→ DIRECTIVE
Pictures aside, can you reproduce the records word for word?

----- AVAILABLE DATA

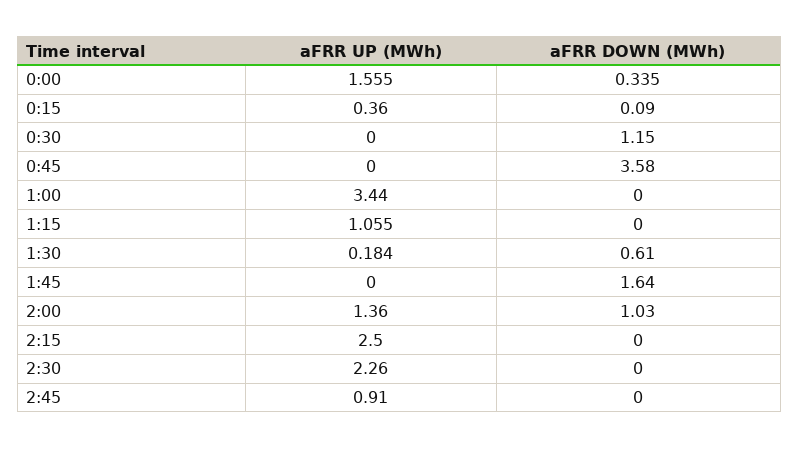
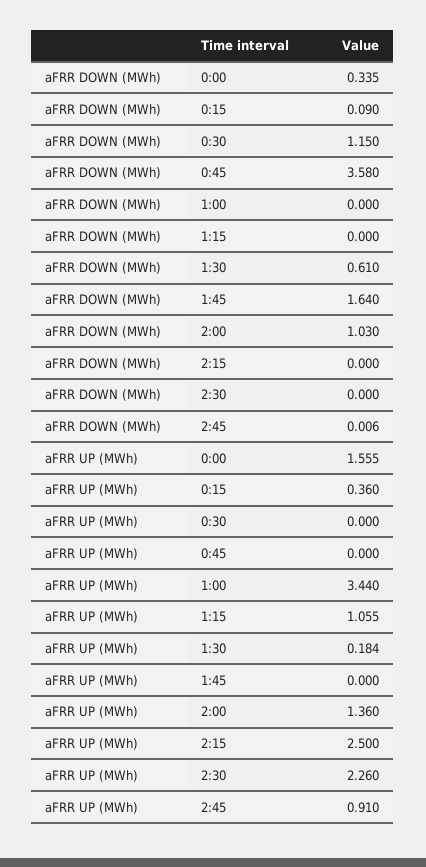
  {
    "aFRR UP (MWh)": {
      "0:00": 1.555,
      "0:15": 0.36,
      "0:30": 0,
      "0:45": 0,
      "1:00": 3.44,
      "1:15": 1.055,
      "1:30": 0.184,
      "1:45": 0,
      "2:00": 1.36,
      "2:15": 2.5,
      "2:30": 2.26,
      "2:45": 0.91
    },
    "aFRR DOWN (MWh)": {
      "0:00": 0.335,
      "0:15": 0.09,
      "0:30": 1.15,
      "0:45": 3.58,
      "1:00": 0,
      "1:15": 0,
      "1:30": 0.61,
      "1:45": 1.64,
      "2:00": 1.03,
      "2:15": 0,
      "2:30": 0,
-     "2:45": 0
+     "2:45": 0.006
    }
  }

----------

→ COMPLETED TASK
  {
    "aFRR UP (MWh)": {
      "0:00": 1.555,
      "0:15": 0.36,
      "0:30": 0,
      "0:45": 0,
      "1:00": 3.44,
      "1:15": 1.055,
      "1:30": 0.184,
      "1:45": 0,
      "2:00": 1.36,
      "2:15": 2.5,
      "2:30": 2.26,
      "2:45": 0.91
    },
    "aFRR DOWN (MWh)": {
      "0:00": 0.335,
      "0:15": 0.09,
      "0:30": 1.15,
      "0:45": 3.58,
      "1:00": 0,
      "1:15": 0,
      "1:30": 0.61,
      "1:45": 1.64,
      "2:00": 1.03,
      "2:15": 0,
      "2:30": 0,
-     "2:45": 0
+     "2:45": 0.006
    }
  }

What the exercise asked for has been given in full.